Class AbstractModelPort<T>

java.lang.Object
com.pervasive.datarush.ports.LogicalPort
com.pervasive.datarush.ports.model.AbstractModelPort<T>
Type Parameters:
T - the type of model.
Direct Known Subclasses:
DoneSignalPort, PMMLPort, SimpleModelPort

public abstract class AbstractModelPort<T> extends LogicalPort
Common base class for all types of model ports. Client's should generally not need to extend this class; rather they should use one of the predefined subclasses (either SimpleModelPort or PMMLPort).

The term "model" originated in the analytics package because model ports are most commonly used for prediction models (i.e. PMML). Model ports share the following characteristics:

  • Models are assumed to be "small". By "small" we mean small enough to fit into memory.
  • The framework provides built-in support for building partial models and then reducing to a single model. This happens automatically when a parallel operator outputs a model which feeds into a non-parallel operator; the non-parallel operator must specify a merge-handler. Note that MergeModel is a convenient, re-usable model reducer, parameterized with a merge-handler.
  • The framework provides built-in support for replicating a final model to a parallelized operator, a common scenario for parallelized predictors. This happens automatically anytime a model from a non-parallel operator is fed into a parallel operator. In this case, a duplicate copy of the model is replicated to all partitions. Note that in this scenario, parallel partitions within the same JVM will share a copy of the model. (This is an optimization to reduce memory consumption).
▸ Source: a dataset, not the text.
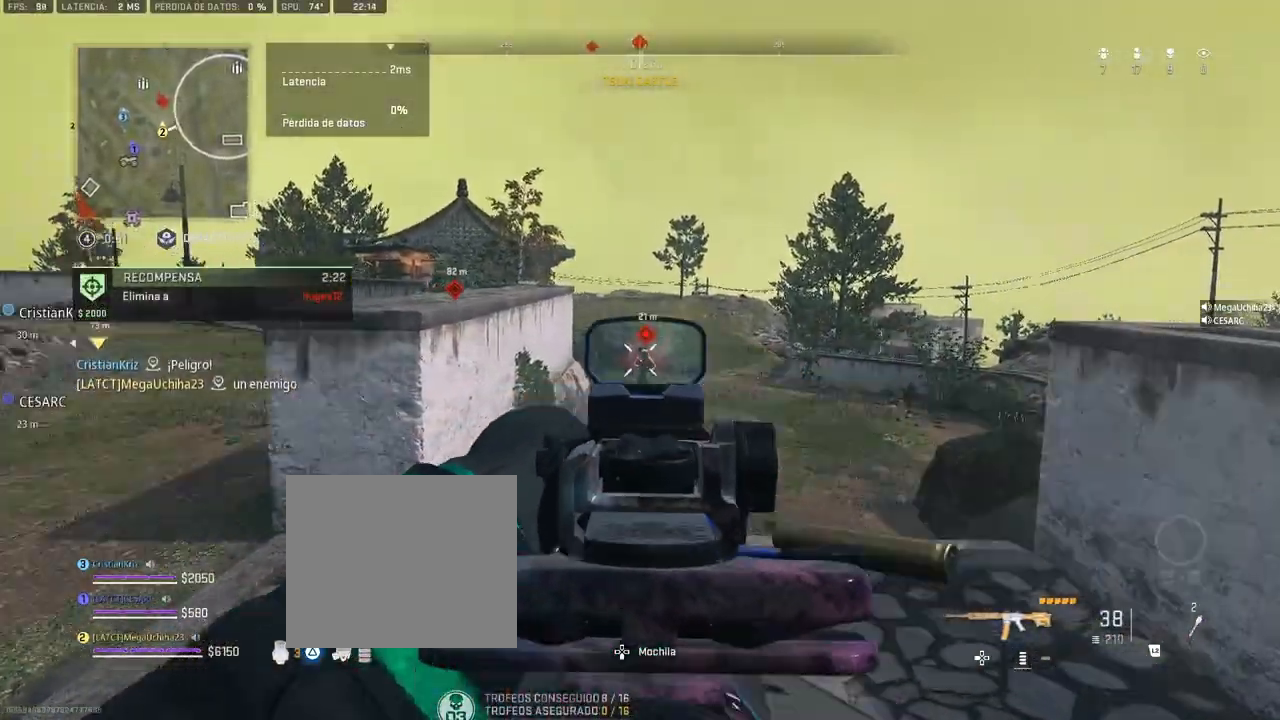
{"buttons": ["L1", "R1"], "left_stick": "up-left", "right_stick": "down", "events": [[333, "left_stick", "up-left"], [350, "right_stick", "down"]]}
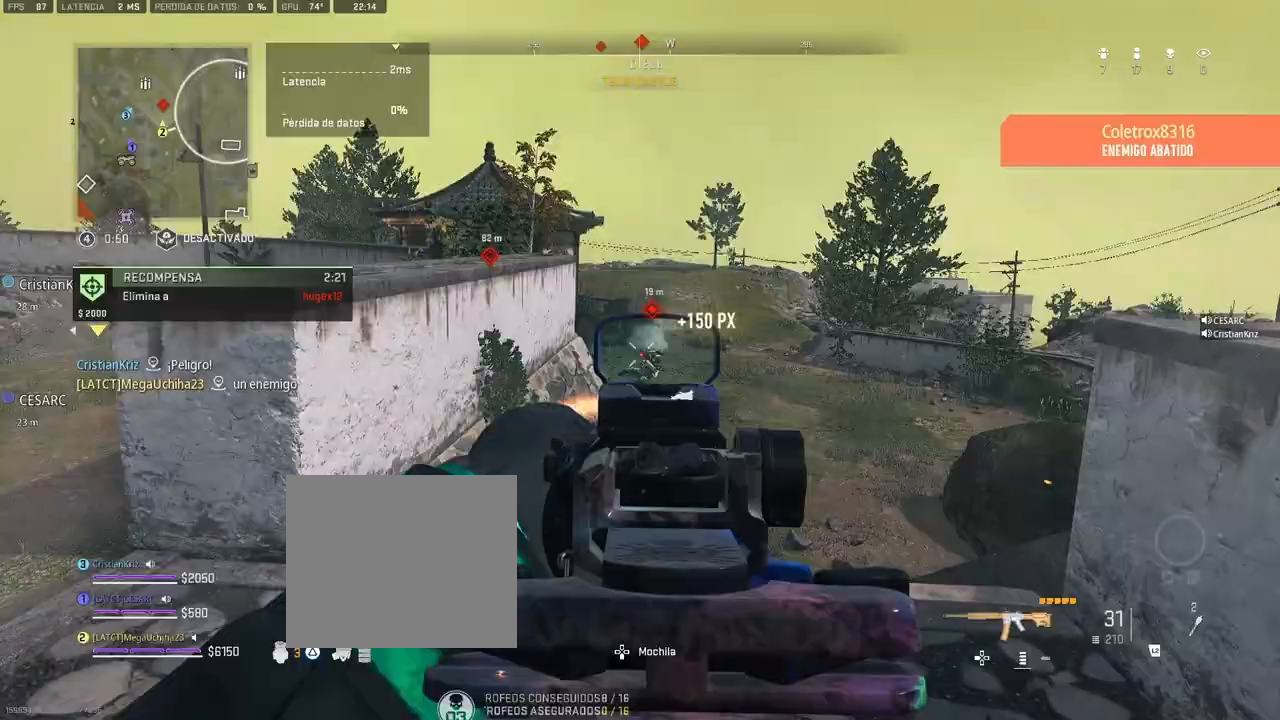
{"buttons": ["L1", "R1"], "left_stick": "up-right", "right_stick": "center", "events": [[83, "left_stick", "center"], [150, "right_stick", "center"], [233, "left_stick", "right"], [233, "right_stick", "down"], [333, "right_stick", "center"], [383, "left_stick", "up-right"]]}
Thus, care must be taken to ensure that predictors not mutate the model.
It's important to highlight the asymmetry: on a model scatter, we always duplicate the model. On a model gather, we always merge the model. (This is quite different from RecordPort's where gather and scatter operators are symmetric).
  • Constructor Details

    • AbstractModelPort

      protected AbstractModelPort(LogicalOperator owner, String name, LogicalPort.Direction direction, boolean optional, ModelStorageHandler<T> storageHandler)
      Subclasses must invoke this constructor
      Parameters:
      owner - the operator that owns this port
      name - the name of the port
      direction - the direction, input vs. output
      optional - whether the port is optional
      storageHandler - a storage handler responsible for persisting the model
  • Method Details

    • getModelClass

      public final Class<T> getModelClass()
      Returns the java class of the model
      Returns:
      the java class of the model
    • getStorageHandler

      protected final ModelStorageHandler<T> getStorageHandler()
      Returns the storage handler responsible for persisting the model
      Returns:
      the storage handler responsible for persisting the model
    • getMetadata

      public abstract AbstractModelPortMetadata getMetadata(T model)
      Returns the metadata associate with the model. (Given a model, we should always be able to get its metadata.
      Parameters:
      model - the model object
      Returns:
      the metadata
    • getFactory

      public abstract LogicalPortFactory<? extends AbstractModelPort<?>> getFactory()
      Description copied from class: LogicalPort
      Returns the factory that knows how to create ports of this type
      Specified by:
      getFactory in class LogicalPort
      Returns:
      the factory that knows how to create ports of this type
    • setMergeHandler

      public final void setMergeHandler(MetadataCalculationContext ctx, ModelMergeHandler<T> mergeHandler)
      Sets the merge handler for the input port
      Parameters:
      ctx - the metadata context
      mergeHandler - the merge handler to use
    • getModel

      public final T getModel(ExecutionContext ctx)
      Reads the model from this model input port. This method must be invoked at least once for each model input port (additional invocations will return the same model reference as the first)
      Parameters:
      ctx - the execution context
      Returns:
      the model from with this model input port.
    • setModel

      public final void setModel(ExecutionContext ctx, T model)
      Outputs the model on this model output port. This method must be invoked exactly once for each model output port.
      Parameters:
      ctx - the execution context
      model - the model